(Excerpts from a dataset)
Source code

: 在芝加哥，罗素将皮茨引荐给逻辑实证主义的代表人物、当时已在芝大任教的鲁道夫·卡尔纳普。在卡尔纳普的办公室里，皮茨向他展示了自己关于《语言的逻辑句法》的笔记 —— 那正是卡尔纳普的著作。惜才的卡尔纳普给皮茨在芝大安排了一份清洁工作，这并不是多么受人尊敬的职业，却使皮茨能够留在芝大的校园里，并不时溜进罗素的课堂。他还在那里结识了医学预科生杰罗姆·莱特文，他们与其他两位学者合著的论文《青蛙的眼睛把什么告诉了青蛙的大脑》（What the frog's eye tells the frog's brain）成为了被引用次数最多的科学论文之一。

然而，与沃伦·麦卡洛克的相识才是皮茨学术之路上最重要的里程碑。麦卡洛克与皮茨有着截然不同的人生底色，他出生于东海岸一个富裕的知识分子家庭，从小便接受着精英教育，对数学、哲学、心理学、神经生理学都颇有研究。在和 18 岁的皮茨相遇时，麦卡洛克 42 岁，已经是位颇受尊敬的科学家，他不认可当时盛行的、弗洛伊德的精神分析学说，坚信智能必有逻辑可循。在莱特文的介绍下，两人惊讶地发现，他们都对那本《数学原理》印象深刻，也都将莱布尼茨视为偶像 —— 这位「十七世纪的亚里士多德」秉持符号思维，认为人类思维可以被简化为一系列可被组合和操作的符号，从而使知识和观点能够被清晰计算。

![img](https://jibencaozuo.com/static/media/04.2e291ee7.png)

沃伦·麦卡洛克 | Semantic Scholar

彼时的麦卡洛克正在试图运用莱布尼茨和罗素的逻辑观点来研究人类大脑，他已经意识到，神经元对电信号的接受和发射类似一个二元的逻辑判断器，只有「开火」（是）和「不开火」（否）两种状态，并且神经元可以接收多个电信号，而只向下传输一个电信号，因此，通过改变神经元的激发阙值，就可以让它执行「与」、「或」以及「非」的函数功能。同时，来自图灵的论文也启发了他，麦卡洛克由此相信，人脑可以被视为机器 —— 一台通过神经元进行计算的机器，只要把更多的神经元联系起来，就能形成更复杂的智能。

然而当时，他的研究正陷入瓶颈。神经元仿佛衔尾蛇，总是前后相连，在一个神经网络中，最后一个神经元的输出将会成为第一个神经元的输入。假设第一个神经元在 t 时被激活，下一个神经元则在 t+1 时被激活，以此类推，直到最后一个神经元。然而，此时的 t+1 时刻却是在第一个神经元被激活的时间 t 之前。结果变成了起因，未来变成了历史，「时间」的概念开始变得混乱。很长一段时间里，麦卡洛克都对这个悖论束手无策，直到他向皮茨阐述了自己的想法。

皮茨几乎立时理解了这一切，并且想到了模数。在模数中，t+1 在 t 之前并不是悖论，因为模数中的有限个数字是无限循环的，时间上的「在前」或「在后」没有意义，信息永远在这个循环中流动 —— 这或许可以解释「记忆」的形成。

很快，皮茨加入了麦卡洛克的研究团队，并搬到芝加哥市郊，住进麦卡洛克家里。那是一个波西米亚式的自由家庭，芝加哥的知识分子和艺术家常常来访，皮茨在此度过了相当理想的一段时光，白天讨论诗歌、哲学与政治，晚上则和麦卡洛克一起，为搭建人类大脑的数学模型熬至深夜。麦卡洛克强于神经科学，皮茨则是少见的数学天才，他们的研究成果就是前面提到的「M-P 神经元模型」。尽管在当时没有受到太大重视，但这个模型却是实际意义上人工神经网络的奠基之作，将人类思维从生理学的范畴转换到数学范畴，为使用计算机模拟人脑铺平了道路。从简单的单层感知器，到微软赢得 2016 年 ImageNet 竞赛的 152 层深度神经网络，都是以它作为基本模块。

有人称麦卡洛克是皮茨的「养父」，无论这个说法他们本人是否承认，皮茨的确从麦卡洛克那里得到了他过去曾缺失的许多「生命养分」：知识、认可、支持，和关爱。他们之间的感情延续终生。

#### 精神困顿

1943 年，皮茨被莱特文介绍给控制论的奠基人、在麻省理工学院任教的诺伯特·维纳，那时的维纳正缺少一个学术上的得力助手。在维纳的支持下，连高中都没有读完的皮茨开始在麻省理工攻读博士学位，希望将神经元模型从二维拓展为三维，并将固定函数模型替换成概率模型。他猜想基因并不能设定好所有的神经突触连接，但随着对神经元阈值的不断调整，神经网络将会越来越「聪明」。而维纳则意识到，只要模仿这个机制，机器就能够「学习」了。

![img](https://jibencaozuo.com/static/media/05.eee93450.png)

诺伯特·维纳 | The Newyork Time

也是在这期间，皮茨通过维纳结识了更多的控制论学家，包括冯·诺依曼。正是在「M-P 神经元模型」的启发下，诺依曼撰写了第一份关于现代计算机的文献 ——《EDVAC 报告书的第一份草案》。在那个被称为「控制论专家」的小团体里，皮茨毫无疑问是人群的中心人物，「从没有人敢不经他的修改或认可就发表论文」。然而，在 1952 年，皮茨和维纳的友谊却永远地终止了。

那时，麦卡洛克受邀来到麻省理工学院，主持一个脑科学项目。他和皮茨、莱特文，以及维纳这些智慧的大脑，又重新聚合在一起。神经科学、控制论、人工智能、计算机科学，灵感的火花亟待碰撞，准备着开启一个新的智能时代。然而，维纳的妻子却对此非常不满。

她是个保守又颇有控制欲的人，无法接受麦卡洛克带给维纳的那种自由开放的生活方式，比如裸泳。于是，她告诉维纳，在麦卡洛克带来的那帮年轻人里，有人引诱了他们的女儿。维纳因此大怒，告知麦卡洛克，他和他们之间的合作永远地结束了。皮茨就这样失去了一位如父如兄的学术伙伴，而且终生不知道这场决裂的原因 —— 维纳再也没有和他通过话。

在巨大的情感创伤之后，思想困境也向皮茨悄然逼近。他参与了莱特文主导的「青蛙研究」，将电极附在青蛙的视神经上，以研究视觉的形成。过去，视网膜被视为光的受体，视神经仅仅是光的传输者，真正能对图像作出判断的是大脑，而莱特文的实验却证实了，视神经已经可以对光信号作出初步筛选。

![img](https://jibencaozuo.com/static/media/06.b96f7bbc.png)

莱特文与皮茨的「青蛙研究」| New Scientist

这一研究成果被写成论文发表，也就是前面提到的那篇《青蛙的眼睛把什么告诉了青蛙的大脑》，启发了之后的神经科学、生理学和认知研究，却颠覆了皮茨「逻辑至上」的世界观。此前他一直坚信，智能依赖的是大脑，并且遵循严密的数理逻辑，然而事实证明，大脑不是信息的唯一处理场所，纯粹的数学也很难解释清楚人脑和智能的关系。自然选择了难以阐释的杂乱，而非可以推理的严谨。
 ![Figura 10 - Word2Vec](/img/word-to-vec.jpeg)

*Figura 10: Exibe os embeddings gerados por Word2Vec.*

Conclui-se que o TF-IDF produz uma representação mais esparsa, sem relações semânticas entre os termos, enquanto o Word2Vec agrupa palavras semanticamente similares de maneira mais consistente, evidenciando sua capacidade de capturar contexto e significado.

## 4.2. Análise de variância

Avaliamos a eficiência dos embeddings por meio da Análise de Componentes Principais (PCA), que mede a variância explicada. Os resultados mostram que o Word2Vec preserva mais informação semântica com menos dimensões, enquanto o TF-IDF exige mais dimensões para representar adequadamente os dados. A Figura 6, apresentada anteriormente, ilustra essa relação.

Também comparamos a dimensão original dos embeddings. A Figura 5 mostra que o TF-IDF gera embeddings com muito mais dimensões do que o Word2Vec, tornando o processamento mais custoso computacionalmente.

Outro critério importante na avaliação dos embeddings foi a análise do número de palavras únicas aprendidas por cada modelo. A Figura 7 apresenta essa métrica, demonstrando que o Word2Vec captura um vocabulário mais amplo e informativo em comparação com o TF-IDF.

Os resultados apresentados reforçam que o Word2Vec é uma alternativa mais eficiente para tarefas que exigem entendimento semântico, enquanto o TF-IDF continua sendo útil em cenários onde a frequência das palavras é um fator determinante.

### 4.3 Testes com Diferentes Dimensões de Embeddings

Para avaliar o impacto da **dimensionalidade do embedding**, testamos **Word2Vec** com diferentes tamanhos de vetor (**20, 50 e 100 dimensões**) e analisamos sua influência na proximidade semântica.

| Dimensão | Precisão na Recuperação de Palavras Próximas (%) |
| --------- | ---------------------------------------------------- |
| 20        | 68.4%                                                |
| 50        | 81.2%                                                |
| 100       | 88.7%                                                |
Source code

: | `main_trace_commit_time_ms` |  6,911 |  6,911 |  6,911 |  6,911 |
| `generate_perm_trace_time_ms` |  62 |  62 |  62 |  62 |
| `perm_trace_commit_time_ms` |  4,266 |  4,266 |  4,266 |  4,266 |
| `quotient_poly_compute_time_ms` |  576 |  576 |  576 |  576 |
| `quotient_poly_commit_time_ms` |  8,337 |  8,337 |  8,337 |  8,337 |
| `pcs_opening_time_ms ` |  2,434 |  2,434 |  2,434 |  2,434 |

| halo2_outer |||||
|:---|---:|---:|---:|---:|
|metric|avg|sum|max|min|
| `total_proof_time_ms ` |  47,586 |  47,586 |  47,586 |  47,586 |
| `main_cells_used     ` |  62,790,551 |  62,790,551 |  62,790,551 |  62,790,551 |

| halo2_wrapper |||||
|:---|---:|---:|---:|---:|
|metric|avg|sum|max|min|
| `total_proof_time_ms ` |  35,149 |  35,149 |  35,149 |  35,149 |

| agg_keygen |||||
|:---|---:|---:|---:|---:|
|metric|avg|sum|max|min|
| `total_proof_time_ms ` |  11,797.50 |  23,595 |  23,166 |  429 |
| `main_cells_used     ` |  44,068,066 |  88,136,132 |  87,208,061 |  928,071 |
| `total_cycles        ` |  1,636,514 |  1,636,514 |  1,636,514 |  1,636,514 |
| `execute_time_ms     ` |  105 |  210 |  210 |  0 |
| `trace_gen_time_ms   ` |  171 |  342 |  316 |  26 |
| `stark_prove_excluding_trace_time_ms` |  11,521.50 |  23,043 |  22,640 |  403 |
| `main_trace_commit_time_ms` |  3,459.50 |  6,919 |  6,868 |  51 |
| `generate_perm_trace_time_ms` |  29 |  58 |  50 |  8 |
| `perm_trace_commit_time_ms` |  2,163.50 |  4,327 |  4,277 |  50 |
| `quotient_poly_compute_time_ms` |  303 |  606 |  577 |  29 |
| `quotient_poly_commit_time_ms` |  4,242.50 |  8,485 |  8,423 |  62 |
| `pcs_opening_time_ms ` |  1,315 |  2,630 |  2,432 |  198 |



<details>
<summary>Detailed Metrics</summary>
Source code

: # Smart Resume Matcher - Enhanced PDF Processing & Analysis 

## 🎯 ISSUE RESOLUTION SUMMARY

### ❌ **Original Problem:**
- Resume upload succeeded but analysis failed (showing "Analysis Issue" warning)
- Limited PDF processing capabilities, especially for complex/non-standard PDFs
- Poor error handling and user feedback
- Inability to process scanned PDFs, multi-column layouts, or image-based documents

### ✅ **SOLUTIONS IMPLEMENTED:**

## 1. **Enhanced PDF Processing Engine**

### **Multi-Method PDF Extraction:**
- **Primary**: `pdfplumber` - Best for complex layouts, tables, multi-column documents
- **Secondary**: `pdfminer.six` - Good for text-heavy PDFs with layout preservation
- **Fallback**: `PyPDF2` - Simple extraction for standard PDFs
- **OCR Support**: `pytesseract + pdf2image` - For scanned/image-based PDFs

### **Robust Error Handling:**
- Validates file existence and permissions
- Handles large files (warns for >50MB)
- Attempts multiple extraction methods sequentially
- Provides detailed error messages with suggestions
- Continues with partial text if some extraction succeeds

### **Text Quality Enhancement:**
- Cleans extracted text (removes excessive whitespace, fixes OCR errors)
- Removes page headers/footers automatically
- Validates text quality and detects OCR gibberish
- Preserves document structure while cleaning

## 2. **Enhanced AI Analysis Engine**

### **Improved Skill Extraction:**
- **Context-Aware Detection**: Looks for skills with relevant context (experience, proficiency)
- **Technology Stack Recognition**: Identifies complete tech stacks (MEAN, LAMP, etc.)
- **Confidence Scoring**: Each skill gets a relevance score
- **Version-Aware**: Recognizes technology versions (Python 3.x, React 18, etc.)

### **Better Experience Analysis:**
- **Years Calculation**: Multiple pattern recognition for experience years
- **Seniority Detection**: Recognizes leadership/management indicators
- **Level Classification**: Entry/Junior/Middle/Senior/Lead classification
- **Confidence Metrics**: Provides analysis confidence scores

--- EXERCISE REQUIREMENTS ---
Copy the listing word for word, from its very first line down to and including the line that contains "the frog's brain）成为了被引用次数最多的科学论文之一。".

--- SOLVED EXERCISE ---
Source code

: 在芝加哥，罗素将皮茨引荐给逻辑实证主义的代表人物、当时已在芝大任教的鲁道夫·卡尔纳普。在卡尔纳普的办公室里，皮茨向他展示了自己关于《语言的逻辑句法》的笔记 —— 那正是卡尔纳普的著作。惜才的卡尔纳普给皮茨在芝大安排了一份清洁工作，这并不是多么受人尊敬的职业，却使皮茨能够留在芝大的校园里，并不时溜进罗素的课堂。他还在那里结识了医学预科生杰罗姆·莱特文，他们与其他两位学者合著的论文《青蛙的眼睛把什么告诉了青蛙的大脑》（What the frog's eye tells the frog's brain）成为了被引用次数最多的科学论文之一。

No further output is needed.